This blog has had 170 readers this month! Now that may not seem a lot to all you SEO high power Internet Magnates, but to me it’s a Yeehah moment. Especially considering my highest month before this was December last year, at 57 or something.
When it doesn’t seem like anything is going right, some things are actually going right, you just can’t see them – or they don’t seem relevant, that’s more like it. They get swamped.
I’ve spent the last week feeling isolated and overwhelmed. And in that state, I didn’t realise how much I was in default mode, or that I was the one isolating myself. I didn’t realise that the people who love me didn’t go away, I went away. How can you not see that in yourself? It always baffles me.
I did that when I was a child. I just withdrew. Well, back then I was powerless to change what was going on in my life, and withdrawal was about the only option I had.
But I’m not a child any more nor am I powerless.
You don’t have to withdraw. Actually you have to not withdraw, that’s more to the point. Withdrawal is a kind of control, I guess, totally counter-productive, like most control mechanisms. It’s a bit like getting into a skid, you want to apply the brakes but you have to do the opposite. It’s definitely like learning to ski – you have to learn to let yourself lean forward. There’s no part of your being that can understand that!
Exactly at the moment when you want to turn away from people is when you must turn towards them. You get afraid that you’ll drag somebody down, that’s why you don’t reach out, but it doesn’t have to be about that at all. If somebody reaches out to you don’t you open up your heart without a second thought? It’s about wanting to know somebody loves you. Somebody cares. And that you’re not a prize idiot. Not alone.
If you don’t do it, once you start pulling away, it can spiral out of control, and the world can become a dark place, where things seem much worse than they are, where old ghosts haunt with a venom and seem incredibly real. And then once you’ve crossed a certain threshold it’s hard to get back out into the light. So best not to go there in the first place.
I’m not saying take a pill or don’t feel. I’m just saying pay attention so you can meet the need before it gets out of hand. If you have a child who’s frightened and you don’t hold it and talk to it and assure it that it’s safe and you won’t leave, the child will get hysterical.
Have to hear the child within.
I was watching Leverage tonight, and one of the characters had to take on some violent opponent.
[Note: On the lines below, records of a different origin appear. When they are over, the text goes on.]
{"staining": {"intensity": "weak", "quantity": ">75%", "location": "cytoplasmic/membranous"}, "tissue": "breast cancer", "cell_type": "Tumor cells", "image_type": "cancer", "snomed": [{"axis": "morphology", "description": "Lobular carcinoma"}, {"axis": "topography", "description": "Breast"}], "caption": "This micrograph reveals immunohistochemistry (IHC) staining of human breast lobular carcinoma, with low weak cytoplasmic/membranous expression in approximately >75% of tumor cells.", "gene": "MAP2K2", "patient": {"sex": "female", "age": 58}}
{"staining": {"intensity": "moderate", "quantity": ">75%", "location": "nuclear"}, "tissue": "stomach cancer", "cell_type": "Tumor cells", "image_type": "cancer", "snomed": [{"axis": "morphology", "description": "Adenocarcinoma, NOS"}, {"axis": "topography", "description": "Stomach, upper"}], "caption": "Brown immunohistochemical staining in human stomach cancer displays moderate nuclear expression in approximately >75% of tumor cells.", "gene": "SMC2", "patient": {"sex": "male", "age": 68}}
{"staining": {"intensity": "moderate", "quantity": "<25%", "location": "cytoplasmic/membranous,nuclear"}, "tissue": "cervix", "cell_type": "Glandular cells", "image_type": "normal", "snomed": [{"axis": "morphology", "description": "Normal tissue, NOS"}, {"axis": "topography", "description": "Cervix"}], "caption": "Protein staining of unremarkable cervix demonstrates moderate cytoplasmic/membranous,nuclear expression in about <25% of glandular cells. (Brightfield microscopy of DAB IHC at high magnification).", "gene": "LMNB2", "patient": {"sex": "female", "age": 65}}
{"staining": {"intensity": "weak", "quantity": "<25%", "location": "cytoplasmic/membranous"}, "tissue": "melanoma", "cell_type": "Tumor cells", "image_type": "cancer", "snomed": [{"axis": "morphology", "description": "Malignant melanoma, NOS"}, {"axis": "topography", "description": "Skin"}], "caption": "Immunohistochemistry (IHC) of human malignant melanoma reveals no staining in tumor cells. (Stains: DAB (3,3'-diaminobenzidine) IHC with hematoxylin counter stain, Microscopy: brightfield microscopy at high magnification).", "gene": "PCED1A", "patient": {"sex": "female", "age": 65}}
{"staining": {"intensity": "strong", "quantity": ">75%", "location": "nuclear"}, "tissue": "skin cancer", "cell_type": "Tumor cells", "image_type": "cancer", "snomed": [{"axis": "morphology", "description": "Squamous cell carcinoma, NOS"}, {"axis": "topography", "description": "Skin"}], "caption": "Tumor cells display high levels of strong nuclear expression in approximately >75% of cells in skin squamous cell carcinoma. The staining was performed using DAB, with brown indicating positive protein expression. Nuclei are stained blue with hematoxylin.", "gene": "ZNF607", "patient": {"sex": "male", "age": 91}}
He said “you can’t control the violence [in others or the world]. The only thing you can control is what’s in here” and he pointed to his heart.
That’s about it. I took that to mean you can protect your sacred space, your right to enjoy life no matter what. I thought, no matter what’s going on around you, no matter how out of control your financial situation seems, what’s in your heart is yours alone, you can learn to protect it. If you can’t see your way, at least remember to reach out for the light switch. There may have been a time in childhood when that dark place was a comfort, but once you’re an adult, it isn’t any more.
It’s funny. Money hasn’t been very easily within my reach – to put it mildly – but people are, now. I have people in my world who are fundamentally caring at heart. Fun to be with. Easy to have fun with. Who aren’t going to walk away, don’t need to. Maybe they’ve always been in my world, maybe I just haven’t been able to open the door.
Not having enough money is absolutely nothing in comparison to not having enough connection. The money deprivation is frightening, and frustrating. The connection deprivation starves you completely, makes you not want to live. That’s not good. I feel kind of shocked at the place I went to.
It happens over and over again – the money crisis highlights vulnerability and raw spots. I may not be able to do much about the money – I mean beyond what I’m doing – but I can do something about my vulnerability. I can listen better. I can not let myself be beseiged by old ideas and beliefs. Ah well, three steps forward, sometimes two steps back – never three, and definitely never four.
On which profound note I’m going to sleep.
Moving from the Dark Ages to the Renaissance.